INSTRUCTION 1: In the patent page on ground improvement, who is listed as the inventor?

PAGE EXCERPT:

EP1382751A1

EP1382751A1 - Ground improvement

Info

Publication number: EP1382751A1
Application number: EP03254513A
Authority: EP
Inventors: Roger Alfred Bullivant
Original assignee: Roxbury Ltd
Current assignee: Roxbury Ltd
Priority date: 2002-07-18
Filing date: 2003-07-18
Publication date: 2004-01-21
Anticipated expiration: 2023-07-18
Also published as: EP1382751B1; ATE440182T1; GB0316860D0; EP1382750B1; DE60328853D1; GB2391035B; ES2331239T3; ATE440183T1; GB0316861D0; EP1382750A1; ES2331238T3; GB2391036B; GB2391035A; GB2391036A; DE60328854D1

Abstract

A cavity 16 is formed by repeatedly vibrating an elongate lance member into the ground, withdrawing it, and introducing additional material into the cavity prior to the process being repeated. The additional material is formed by mixing soil and ground amelioration material, particularly a cementitious binder. The cavity 16 will burst outwardly, such as at 38, as additional material is introduced and compacted. The process is repeated until heave 39 is detected in the ground, around the position being treated.

Description

The present invention relates to ground improvement, particularly, but not exclusively, prior to building.
The present invention provides a method of ground improvement, in which a lance member is repeatedly vibrated into the ground at substantially the same position, to leave on each occasion an elongate cavity as the lance member is removed, and in which additional material is introduced into the cavities so formed, the additional material being formed by mixing at least soil and a ground amelioration material, and in which the process is repeated until heave is detected in the ground around the said position.

INSTRUCTION 2: Please return every line of the records that contains the string "берегу".

THE RECORDS:
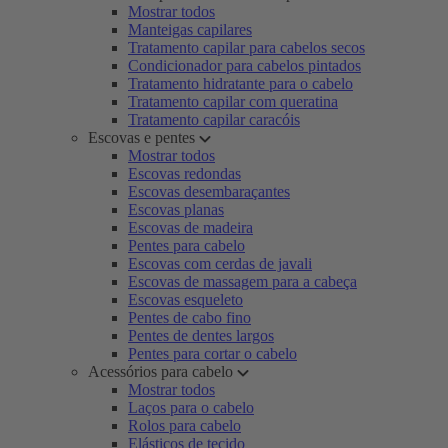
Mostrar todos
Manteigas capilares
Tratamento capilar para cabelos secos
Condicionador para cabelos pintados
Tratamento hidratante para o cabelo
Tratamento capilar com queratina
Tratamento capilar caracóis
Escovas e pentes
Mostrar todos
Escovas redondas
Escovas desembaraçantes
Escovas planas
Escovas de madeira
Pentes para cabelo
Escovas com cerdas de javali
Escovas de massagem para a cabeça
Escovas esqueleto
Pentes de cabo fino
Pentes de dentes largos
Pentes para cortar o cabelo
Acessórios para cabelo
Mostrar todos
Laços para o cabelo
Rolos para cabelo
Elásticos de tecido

--

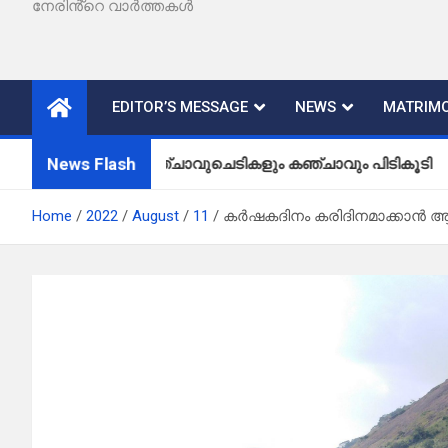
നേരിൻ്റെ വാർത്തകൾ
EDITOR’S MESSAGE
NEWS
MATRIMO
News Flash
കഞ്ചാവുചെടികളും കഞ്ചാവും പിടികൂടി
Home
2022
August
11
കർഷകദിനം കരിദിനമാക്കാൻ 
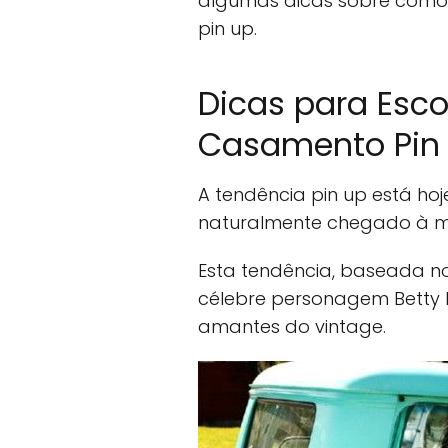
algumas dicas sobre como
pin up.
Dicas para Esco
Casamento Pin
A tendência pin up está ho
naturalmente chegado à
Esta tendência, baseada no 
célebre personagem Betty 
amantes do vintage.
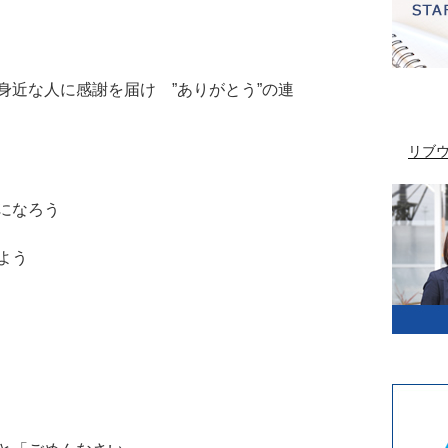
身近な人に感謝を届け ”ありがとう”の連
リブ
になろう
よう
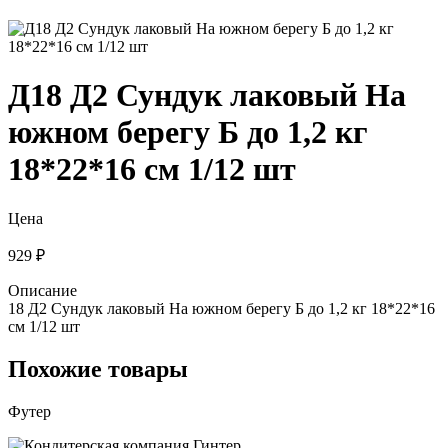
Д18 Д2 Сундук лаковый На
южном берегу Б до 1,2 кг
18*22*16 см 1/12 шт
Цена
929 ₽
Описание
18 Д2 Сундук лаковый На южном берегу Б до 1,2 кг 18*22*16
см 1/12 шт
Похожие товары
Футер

...

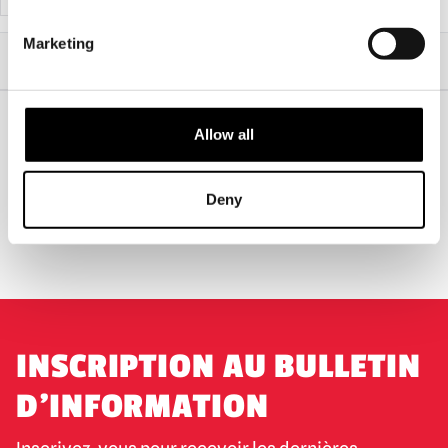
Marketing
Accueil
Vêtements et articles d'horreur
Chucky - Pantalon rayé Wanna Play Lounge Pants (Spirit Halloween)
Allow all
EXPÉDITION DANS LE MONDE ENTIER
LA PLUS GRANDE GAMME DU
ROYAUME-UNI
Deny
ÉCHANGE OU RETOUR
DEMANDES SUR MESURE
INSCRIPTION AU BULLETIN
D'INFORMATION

OUTPUT 1: Roger Alfred Bullivant

OUTPUT 2:
южном берегу Б до 1,2 кг
18 Д2 Сундук лаковый На южном берегу Б до 1,2 кг 18*22*16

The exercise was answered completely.